Nov 17 2014

OPINION: City Council Busy with Turkey Trots and Bike Plans

The following is an article written by Piedmont High School student observer Minhong Yang. 

On Monday, November 3, 2014, the Piedmont City Council met in the City Hall Council Chambers at 7:30 sharp that evening for its semi-monthly meeting. Acting as the legislative branch of the city government, the council reviewed various proposals on issues that ranged from the street use permit for the annual Turkey Trot Race to the Pedestrian and Bicycle Master Plan, most of which welcomed the members of the public to participate in the decision making process before the votes were casted by council members.

The major issue discussed at the meeting was the consideration of the Pedestrian and Bicycle Master Plan (PBMP) as recommended by the Planning Commission. As one of Piedmont’s most comprehensive community based planning projects, PBMP’s goal is to promote safer and more convenient walking and bicycling in the city while paying special attention to the needs of school children. Since the summer of 2013, the City’s planning staffs, particularly Kate Black and Janet Chan, had been preparing this extensive plan based upon inputs received at 9 commission public hearings, 2 special sessions at community workshops, 2 online community surveys, several Piedmont Unified District Board meetings, and a number of other community outreach.

The final draft plan was introduced by Mr. Niko Letunic, the City’s transportation and planning consultant, through a detailed powerpoint presentation. According to Mr. Letunic, PBMP has received a $1.6 million fund from the Alameda County Transportation Commission. Covering a 10-year period, the plan contains a series of projects to improve conditions for pedestrians and cyclists throughout the city. Those that are the most important and promising physical improvements for improving conditions, such as bikeway network and enhanced street crossings at busy locations, are given high-priority; those that may be implemented if the city obtains additional funding, such as curb ramps and bollard lighting, are given low-priority. Most of these projects target the Civic Center, arterials, and routes to school.

Public testimony for PBMP was received from Sue Herrick, Park Commission Chair, and Nick Levinson, Recreation Commission Chair, who praised the plan for providing an excellent template for clear and consistent safety measures, as well as regulations for both pedestrians and school children with bicycles. They emphasized that the compelling concern is safety, particularly for school areas and major intersections, and voiced strong support for slowing traffic speeds. Tracey Woodruff, a resident of Piedmont, also showed strong support for PBMP, noting specifically how the road diet for Grand Avenue would help to protect school children when they cross this heavily-traveled area. Her opinion was concurred by Margaret Ovenden and Susy Struble, who also noted the need to reduce traffic congestion at school sites and the need to improve pedestrian and bike safety along areas not directly mentioned in PBMP, respectively. Finally, members of the council, including Tim Rood, Jeffrey Wieler and Robert McBain, all complimented the plan, and requested the City to work with the City of Oakland in implementing the Grand Avenue road diet, to pay more attention to sidewalk maintenance, and to work with community organizations in raising more money for improving pedestrian and bicycle pathways within the community. PBMP was then passed unanimously.

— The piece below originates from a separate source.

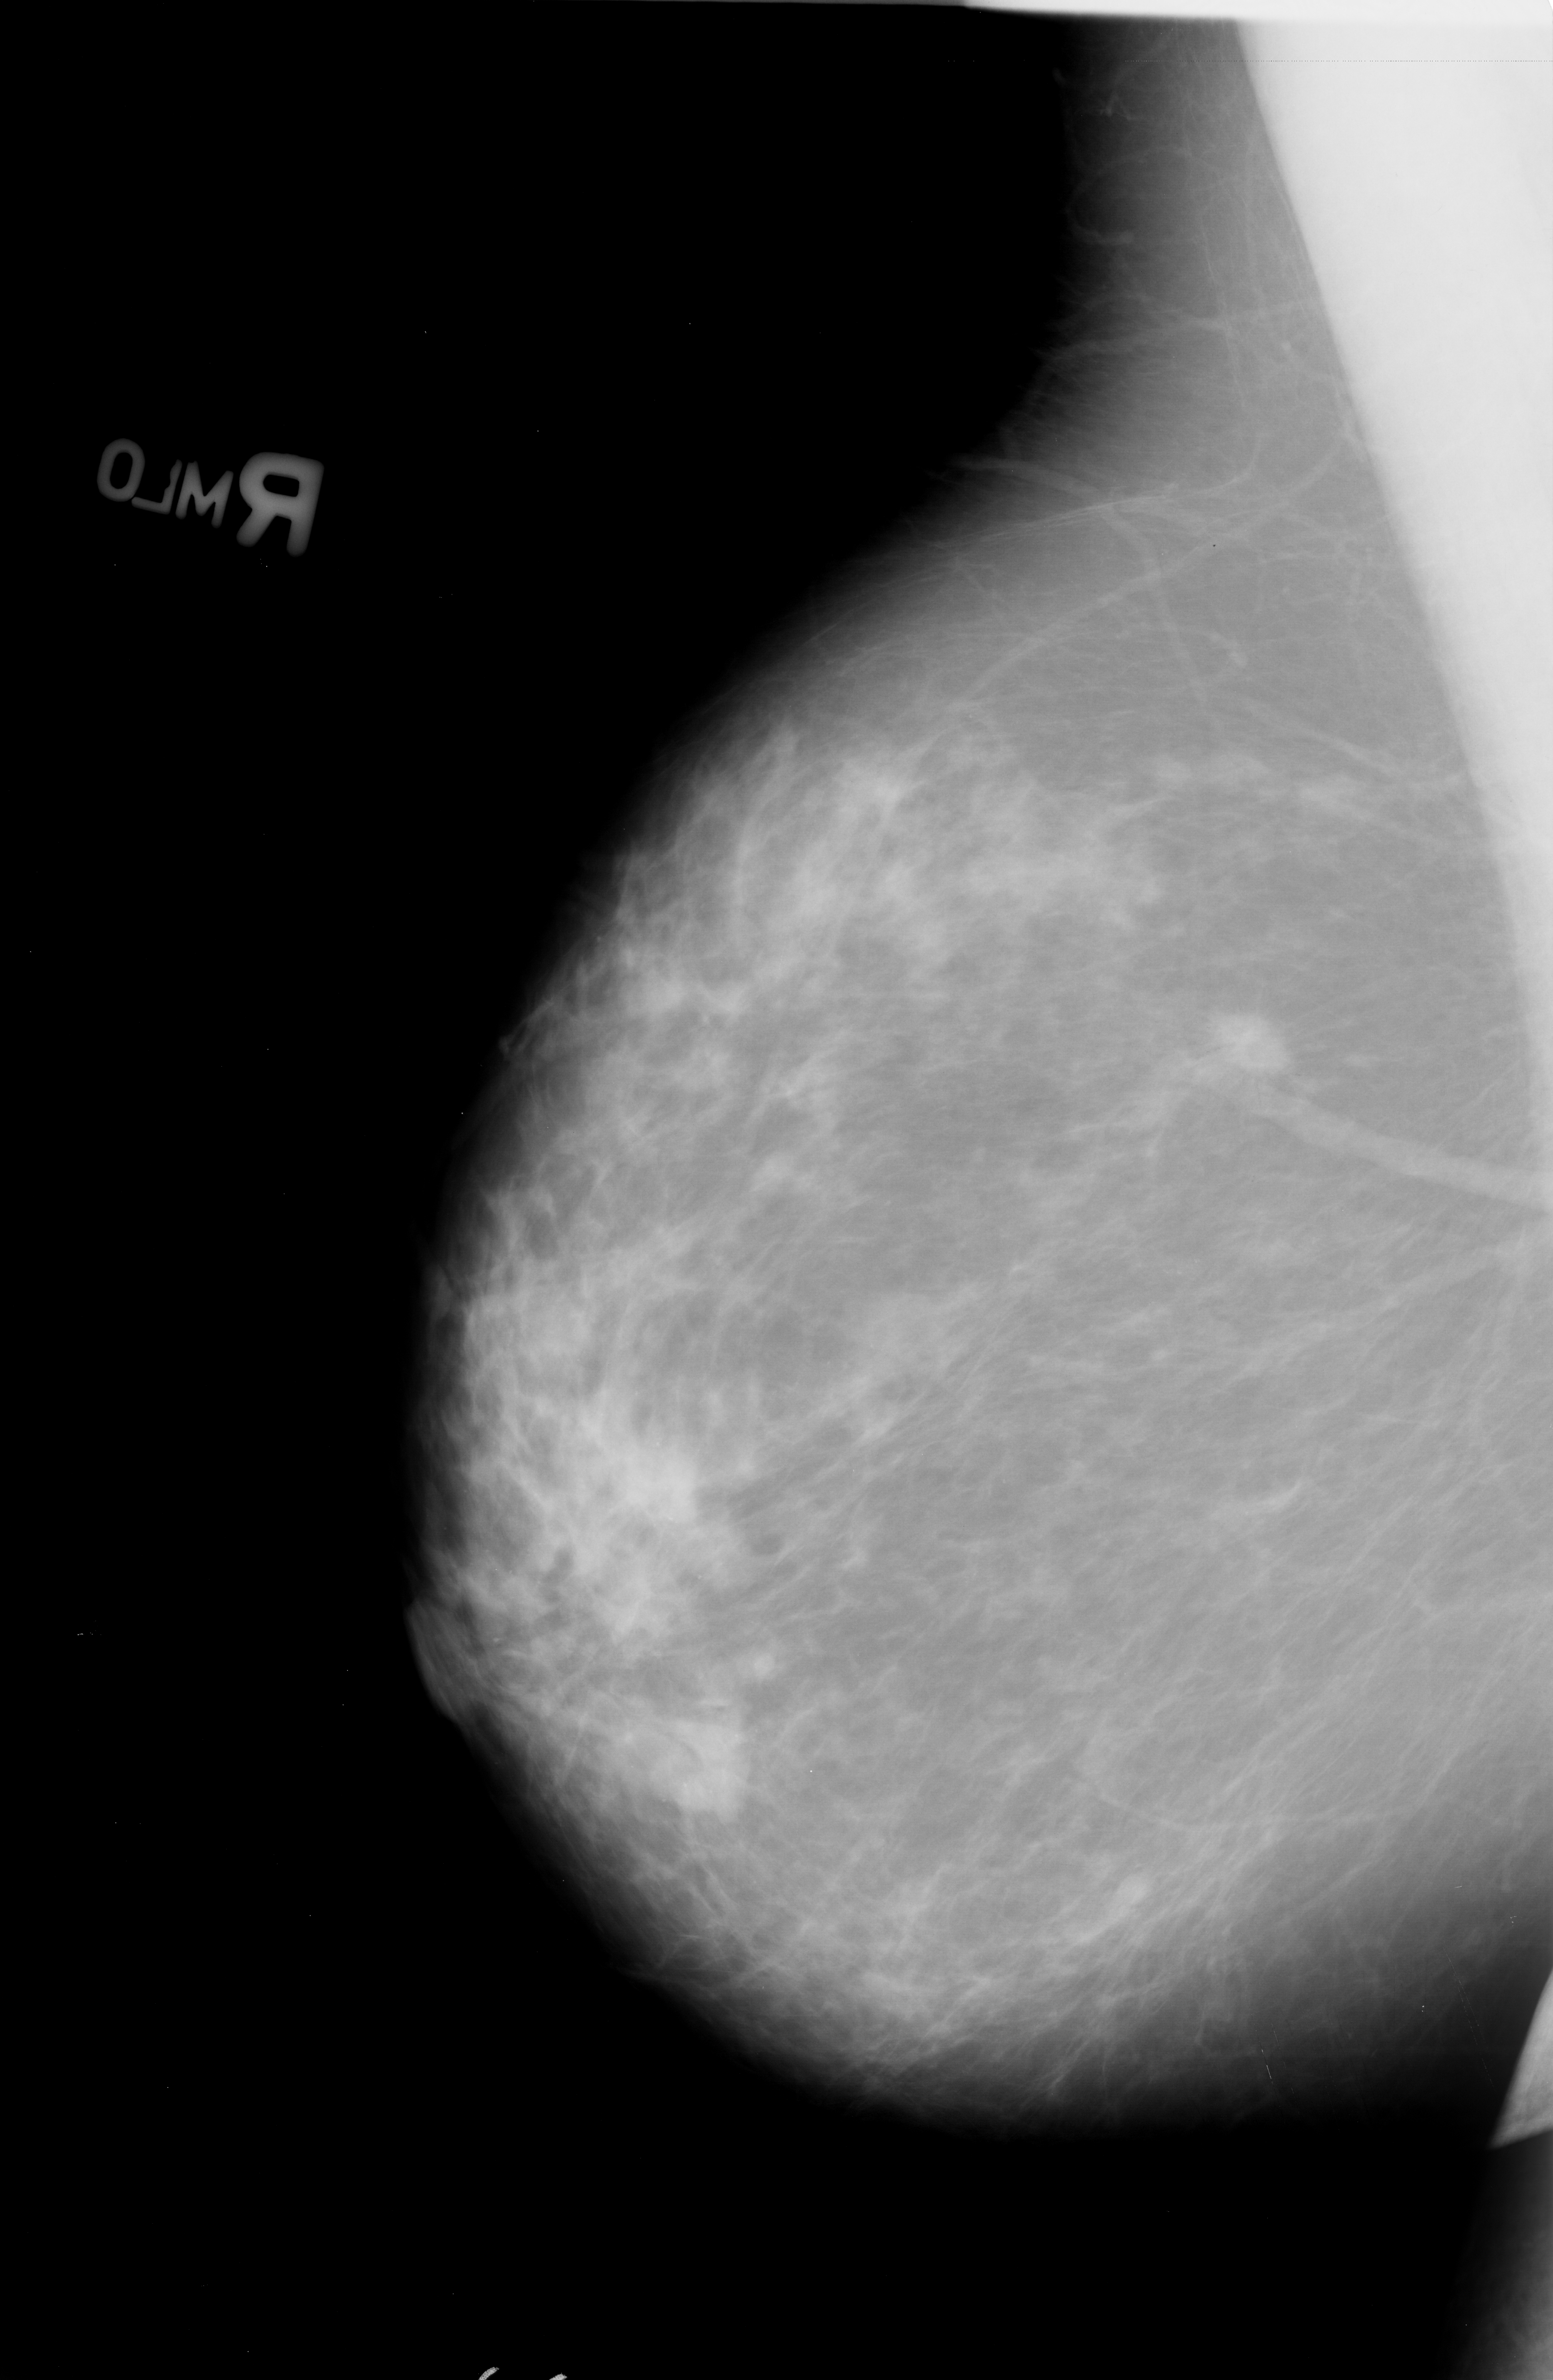
Digitized screen-film mammogram. Right breast. MLO view. Breast composition: scattered fibroglandular densities (BI-RADS density category 2 of 4). 1553 × 2380 image matrix.
Marked abnormalities (boxes around the expert regions of interest):
- mass, shape oval, margins spiculated; BI-RADS assessment category 5; subtlety rating 4 on a 1 (subtle) to 5 (obvious) scale; pathology result (as recorded, not read from the image): malignant: bounding box (x1, y1, x2, y2) in pixels: (1180, 989, 1309, 1097)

I personally support PBMP, mostly for its overall detailed layouts and efforts to improve students’ safety around school areas. In fact, this was the topic that I spoke about during the meeting. I voiced my hope to see street guards at both the middle school and high school to ensure students’ safety as well as to reduce traffic congestion. My concern was well-received by the council members, particularly the mayor, Margaret Fujioka. I was initially a little nervous about speaking in a city council meeting, but afterwards I felt that this experience was not scary but was rather pleasant and refreshing.

In an interview with Ms. Fujioka, she said the council is currently trying to reach out to the community by making announcement during the meetings, regularly putting up posts on the city’s website, and having more articles about city projects on The Piedmont Post in order to encourage more people to participate in the projects that the city is working on. She noted PBMP as an example of great public participation, and expressed her hope to see more of it in the future.

Minhong Yang

One Response to “OPINION: City Council Busy with Turkey Trots and Bike Plans”

  1. Kudos to this student reporter for a well-written article. Do note, however, that a reporter digs for the facts behind the curtain.

    The City Council approved the TurkeyTrot race this year after the School Board announced an agreement ending a year-long fight about not receiving $30,000 profits from last year’s race. So, how was that disagreement settled? Will Piedmont’s school programs receive the $30,000 owed from last year?

    Perhaps Ms. Yang can investigate, and doing so, learn how to become an Investigative Reporter.

    P.S. The public MUST be given access to the Agreement document under the California Public Records Act.